Gordon Brown has reiterated his stance on Britain rejoining the European Union while endorsing Sir Keir Starmer’s pragmatic approach to handling Brexit.
The former Labour prime minister told an audience in London that many people “feel very frustrated” the UK is outside the EU.
He pointed out that Brexit has already had tangible effects on the British economy, citing statistics from the London School of Economics (LSE) that attribute a third of the rise in food prices to the country’s exit from the bloc.
Mr Brown made his comments during a Guardian Live event about his forthcoming book Permacrisis: A Plan To Fix A Fractured World, which addresses various pressing global challenges, including the escalating climate crisis, geopolitical tensions like Russia’s invasion of Ukraine, rising nationalism, surging inflation and growing inequality.
Despite expressing his belief that rejoining the EU is crucial for the prosperity and stability of the UK, the former PM commended the efforts of the Labour Party leader to build bridges and make the public aware of the complexities involved in rejoining.
Told by newspaper columnist Jonathan Freedland “you are one of the very few major figures in the country who has said Britain should rejoin the European Union”, Mr Brown said: “I have always said it.
“I can see it from Scotland as well as from London, people in other parts of the country, as well as London, many voted to stay in the European Union and feel very frustrated we are outside it.
“Now, I accept that is going to be a difficult road back and I also accept what Keir Starmer is trying to do to build bridges, but at the same time making sure that people understand the problems that he faces as a result of that.
“But I would be talking about trade agreements between America and Britain and Europe and America at the moment, and I’d be talking about the danger to our economy if we actually become isolationist and protectionist.
“I do think people will begin to understand that when they see the price of food, I mean … a third of the rise in the food price according to LSE, London School of Economics, is caused by Brexit, so people are starting to see the effects on the household budgets of what is happening.”
Mr Brown underscored the importance of scientific collaboration such as Horizon Europe and the benefits of initiatives like the student exchange programme Erasmus. He also suggested exploring joint ventures with institutions like the European Investment Bank to address the nation’s “massive infrastructure needs”.
The former Labour leader dismissed the idea that if Britain were to join, it would have to adopt the single currency, suggesting that French president Emmanuel Macron’s proposal for a political community, larger than the EU, suggests a different kind of European integration.
“They cannot make it a condition for countries that are not ready to join a single currency to join.

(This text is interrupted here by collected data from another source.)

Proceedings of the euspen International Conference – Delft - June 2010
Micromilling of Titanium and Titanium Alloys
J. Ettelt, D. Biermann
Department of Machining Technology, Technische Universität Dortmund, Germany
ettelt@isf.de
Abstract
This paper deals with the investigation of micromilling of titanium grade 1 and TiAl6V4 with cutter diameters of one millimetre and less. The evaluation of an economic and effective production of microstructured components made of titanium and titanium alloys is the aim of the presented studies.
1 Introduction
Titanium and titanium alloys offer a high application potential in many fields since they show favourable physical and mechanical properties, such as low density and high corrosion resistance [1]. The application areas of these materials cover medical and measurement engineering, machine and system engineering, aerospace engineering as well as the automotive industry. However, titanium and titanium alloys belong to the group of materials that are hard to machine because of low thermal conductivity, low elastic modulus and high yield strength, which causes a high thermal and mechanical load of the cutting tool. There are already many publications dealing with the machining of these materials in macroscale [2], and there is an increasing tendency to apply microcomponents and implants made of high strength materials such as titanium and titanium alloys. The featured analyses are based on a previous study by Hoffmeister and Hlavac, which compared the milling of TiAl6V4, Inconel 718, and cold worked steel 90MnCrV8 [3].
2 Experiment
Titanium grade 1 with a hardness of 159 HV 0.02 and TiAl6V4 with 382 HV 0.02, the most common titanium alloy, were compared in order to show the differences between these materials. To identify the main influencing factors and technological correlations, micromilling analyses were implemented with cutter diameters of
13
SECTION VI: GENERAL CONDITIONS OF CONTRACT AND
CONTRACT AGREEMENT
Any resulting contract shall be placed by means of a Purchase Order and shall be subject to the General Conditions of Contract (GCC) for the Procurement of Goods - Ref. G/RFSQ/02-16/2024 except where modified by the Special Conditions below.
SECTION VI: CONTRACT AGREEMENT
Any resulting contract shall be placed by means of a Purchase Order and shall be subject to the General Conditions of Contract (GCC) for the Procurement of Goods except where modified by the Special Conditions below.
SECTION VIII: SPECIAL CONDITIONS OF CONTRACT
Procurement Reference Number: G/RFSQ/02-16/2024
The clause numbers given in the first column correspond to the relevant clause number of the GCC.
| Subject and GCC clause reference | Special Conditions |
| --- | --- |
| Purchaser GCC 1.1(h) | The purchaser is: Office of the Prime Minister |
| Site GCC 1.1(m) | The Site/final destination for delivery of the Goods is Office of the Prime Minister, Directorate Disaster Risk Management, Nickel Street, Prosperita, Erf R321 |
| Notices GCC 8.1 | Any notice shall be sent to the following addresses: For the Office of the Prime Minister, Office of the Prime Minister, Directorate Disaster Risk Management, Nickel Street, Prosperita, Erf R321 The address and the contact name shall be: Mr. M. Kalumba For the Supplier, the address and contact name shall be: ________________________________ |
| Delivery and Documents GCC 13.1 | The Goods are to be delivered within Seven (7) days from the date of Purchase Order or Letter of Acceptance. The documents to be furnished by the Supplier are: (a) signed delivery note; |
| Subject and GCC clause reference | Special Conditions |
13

So you’re talking about a very different kind of Europe but the principle remains the same, that we are better off when we co-operate”, he said.
On whether Sir Keir should be bolder and point out that the UK is worse off with Brexit, Mr Brown joked: “Well, I’m not the best person to give advice about winning an election, am I?”
He added: “I gotta be realistic. I can put it down to many things, but I’ve got to take some responsibility myself.
“So, I think as I said earlier, the best advice to Keir Starmer is not to take my advice. I think you’ll see us being a very internationalist Labour. A very internationalist party.”
Elsewhere during the event, which lasted for around a hour and a half, Mr Brown also urged people to give Sir Keir a “chance”, insisting he is a “really good guy” and the “future”.
Asked if there are any ideological differences between what the Brown-Blair government and Sir Keir, he said: “I do plead with people who look at the politics: give Keir Starmer a chance. He is a really good guy. He is a really good guy.
“I have worked with him over many years. I have seen him at work as director of public prosecution under the Labour government. I’ve seen him when he’s been a spokesman … for the Labour Party. And I’ve seen him as an individual constituency MP and I’ve known him right throughout that period.
“I tell you that his values are values that I respect, are values that can help change Britain, are values that will make us a more socially just country. Keir Starmer is the future.”